I think they’ve been making good improvements each year. There’s definitely stuff that Mark’s [Stallybrass] been talking to the team managers and manufacturers about some improvements he wants to make in the future. Some of them sound really exciting that involve TV and getting things sped up a little bit, because that’s been a little bit of a complaint, seeing the races on TV six weeks after they happen. I don’t think that’s the way of the future, but they plan to work on that. But I think seeing a few more teams pop up the last few years and I like some of the changes they made with the points structure and a few things like that. It gives incentive to guys who are riding around in twentieth to twenty-fifth spot. It’s more incentive to show up at the races and ride them.
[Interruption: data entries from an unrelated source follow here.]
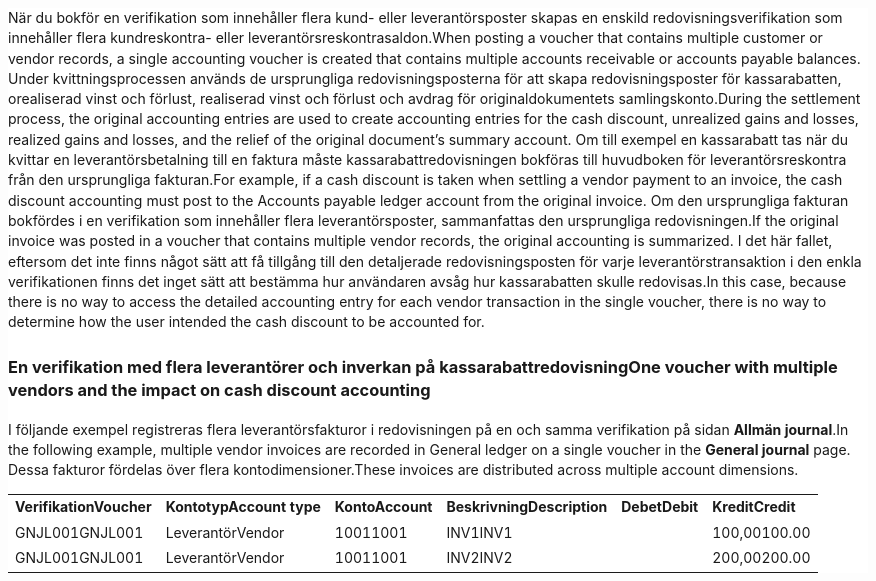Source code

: <span data-ttu-id="665e9-118">När du bokför en verifikation som innehåller flera kund- eller leverantörsposter skapas en enskild redovisningsverifikation som innehåller flera kundreskontra- eller leverantörsreskontrasaldon.</span><span class="sxs-lookup"><span data-stu-id="665e9-118">When posting a voucher that contains multiple customer or vendor records, a single accounting voucher is created that contains multiple accounts receivable or accounts payable balances.</span></span> <span data-ttu-id="665e9-119">Under kvittningsprocessen används de ursprungliga redovisningsposterna för att skapa redovisningsposter för kassarabatten, orealiserad vinst och förlust, realiserad vinst och förlust och avdrag för originaldokumentets samlingskonto.</span><span class="sxs-lookup"><span data-stu-id="665e9-119">During the settlement process, the original accounting entries are used to create accounting entries for the cash discount, unrealized gains and losses, realized gains and losses, and the relief of the original document’s summary account.</span></span> <span data-ttu-id="665e9-120">Om till exempel en kassarabatt tas när du kvittar en leverantörsbetalning till en faktura måste kassarabattredovisningen bokföras till huvudboken för leverantörsreskontra från den ursprungliga fakturan.</span><span class="sxs-lookup"><span data-stu-id="665e9-120">For example, if a cash discount is taken when settling a vendor payment to an invoice, the cash discount accounting must post to the Accounts payable ledger account from the original invoice.</span></span> <span data-ttu-id="665e9-121">Om den ursprungliga fakturan bokfördes i en verifikation som innehåller flera leverantörsposter, sammanfattas den ursprungliga redovisningen.</span><span class="sxs-lookup"><span data-stu-id="665e9-121">If the original invoice was posted in a voucher that contains multiple vendor records, the original accounting is summarized.</span></span> <span data-ttu-id="665e9-122">I det här fallet, eftersom det inte finns något sätt att få tillgång till den detaljerade redovisningsposten för varje leverantörstransaktion i den enkla verifikationen finns det inget sätt att bestämma hur användaren avsåg hur kassarabatten skulle redovisas.</span><span class="sxs-lookup"><span data-stu-id="665e9-122">In this case, because there is no way to access the detailed accounting entry for each vendor transaction in the single voucher, there is no way to determine how the user intended the cash discount to be accounted for.</span></span>

### <a name="one-voucher-with-multiple-vendors-and-the-impact-on-cash-discount-accounting"></a><span data-ttu-id="665e9-123">En verifikation med flera leverantörer och inverkan på kassarabattredovisning</span><span class="sxs-lookup"><span data-stu-id="665e9-123">One voucher with multiple vendors and the impact on cash discount accounting</span></span>

<span data-ttu-id="665e9-124">I följande exempel registreras flera leverantörsfakturor i redovisningen på en och samma verifikation på sidan **Allmän journal**.</span><span class="sxs-lookup"><span data-stu-id="665e9-124">In the following example, multiple vendor invoices are recorded in General ledger on a single voucher in the **General journal** page.</span></span> <span data-ttu-id="665e9-125">Dessa fakturor fördelas över flera kontodimensioner.</span><span class="sxs-lookup"><span data-stu-id="665e9-125">These invoices are distributed across multiple account dimensions.</span></span>

|             |                  |              |                 |           |            |
|-------------|------------------|--------------|-----------------|-----------|------------|
| <span data-ttu-id="665e9-126">**Verifikation**</span><span class="sxs-lookup"><span data-stu-id="665e9-126">**Voucher**</span></span> | <span data-ttu-id="665e9-127">**Kontotyp**</span><span class="sxs-lookup"><span data-stu-id="665e9-127">**Account type**</span></span> | <span data-ttu-id="665e9-128">**Konto**</span><span class="sxs-lookup"><span data-stu-id="665e9-128">**Account**</span></span>  | <span data-ttu-id="665e9-129">**Beskrivning**</span><span class="sxs-lookup"><span data-stu-id="665e9-129">**Description**</span></span> | <span data-ttu-id="665e9-130">**Debet**</span><span class="sxs-lookup"><span data-stu-id="665e9-130">**Debit**</span></span> | <span data-ttu-id="665e9-131">**Kredit**</span><span class="sxs-lookup"><span data-stu-id="665e9-131">**Credit**</span></span> |
| <span data-ttu-id="665e9-132">GNJL001</span><span class="sxs-lookup"><span data-stu-id="665e9-132">GNJL001</span></span>     | <span data-ttu-id="665e9-133">Leverantör</span><span class="sxs-lookup"><span data-stu-id="665e9-133">Vendor</span></span>           | <span data-ttu-id="665e9-134">1001</span><span class="sxs-lookup"><span data-stu-id="665e9-134">1001</span></span>         | <span data-ttu-id="665e9-135">INV1</span><span class="sxs-lookup"><span data-stu-id="665e9-135">INV1</span></span>            |           | <span data-ttu-id="665e9-136">100,00</span><span class="sxs-lookup"><span data-stu-id="665e9-136">100.00</span></span>     |
| <span data-ttu-id="665e9-137">GNJL001</span><span class="sxs-lookup"><span data-stu-id="665e9-137">GNJL001</span></span>     | <span data-ttu-id="665e9-138">Leverantör</span><span class="sxs-lookup"><span data-stu-id="665e9-138">Vendor</span></span>           | <span data-ttu-id="665e9-139">1001</span><span class="sxs-lookup"><span data-stu-id="665e9-139">1001</span></span>         | <span data-ttu-id="665e9-140">INV2</span><span class="sxs-lookup"><span data-stu-id="665e9-140">INV2</span></span>            |           | <span data-ttu-id="665e9-141">200,00</span><span class="sxs-lookup"><span data-stu-id="665e9-141">200.00</span></span>     |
Turnouts have been not very great the last few seasons, and the entries have been a little bit low. So I think that will improve it over time, going back a little bit further with points. Payout could be a little bit better maybe in MX2, but I think no matter what everybody’s always going to say it could be better. But overall I think the series is heading in a really good direction. He seems to have some good sponsors on board right now, and I know there’s talk of him adding a few for next season, which is pretty exciting as well.
Fastest guy you’ve ever seen at Gopher Dunes?
I’ve seen [Matt] Goerke race twice there now. I’d say he’s probably the best guy I’ve ever seen there. This year he was pretty unbelievable. In 2012, he was really good as well. It was pretty cool watching him and [Brett] Metcalfe and Colt pretty much a lap ahead of everybody out there this year. That’s got to be the fastest I’ve seen anybody go around there.
Even back in the Rollerball days and all that?
I think so, yeah.
What do you know now about running a team that you wish you would have known two years ago or three years ago? What was one thing that you were like, I didn’t know it was this hard or I wish I would have known this?
I think there’s probably a few little things that I picked up. I don’t think there’s one that sticks out in my mind, but just moving quick on making decisions and some stuff like that on the business side of things with sponsors, riders, all that kind of stuff. You can never really sit on things and delay too long with things. I think that comes back to haunt you later on. I think it’s not as good for your sponsors. I think the other thing I learned is I know I took chances on things when I started just to kind of get the ball rolling with the team, and now that I’ve got that going on we’ve been taking other chances as far as going attending races that maybe we wouldn’t have attended in the past.
You took your guys and some other riders down to Crawfordsville for the last Lucas Oil Pro Motocross national—how was that?
Indiana was good. It was a good experience for the team. Colt’s done several AMA nationals. Jeremy’s done several as well. [Kyle] Keast has tried for one, but never made it in. It’s the first time that we did it as a whole team. I really wanted it mainly for an experience for everybody, like the mechanics and everybody. Neither one of our mechanics had worked at one, so it was a good experience for all of us, and I think it just helps make us stronger as a team. We learn little things there at a race that we can take and use when we get back home for the Canadian Nationals.
So any Canadians reading this that want to race AMA Supercross starting 2016, contact you for this program we talked about where you take guys down to race?
Yeah, I guess you got this plan for me to take pretty much all of Canada to supercross races.
You can be the PT Barnum of Canada!
Maybe we can get Pulp MX and Racer X to sponsor that for me.
Next year, ’16, you’re locked in with Jeremy and Colton again?
Not locked in with Colt yet. Working on a new deal with him. Jeremy was on a multi-year deal, so we’re bringing him back.
What about Donk?
Well maybe if we’re adding a guy we might need an extra mechanic.